▸ **Data extracts**:

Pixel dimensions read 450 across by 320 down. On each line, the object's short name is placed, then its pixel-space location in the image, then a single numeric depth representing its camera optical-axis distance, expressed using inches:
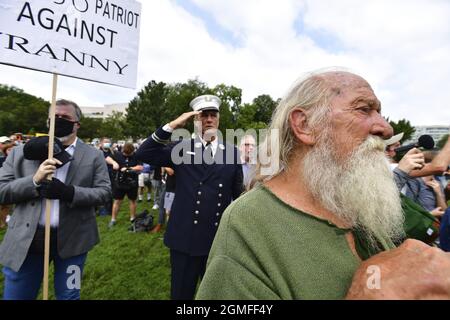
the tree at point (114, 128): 2508.6
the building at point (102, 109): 4461.1
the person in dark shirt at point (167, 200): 231.9
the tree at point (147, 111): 2498.8
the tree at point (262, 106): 2529.5
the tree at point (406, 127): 2265.3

▸ **Prompt**: Only lines holding the word "tree" are wanted; copy each one from the listing.

▸ **Result for this exercise**:
the tree at point (114, 128): 2508.6
the tree at point (147, 111): 2498.8
the tree at point (262, 106): 2529.5
the tree at point (406, 127): 2265.3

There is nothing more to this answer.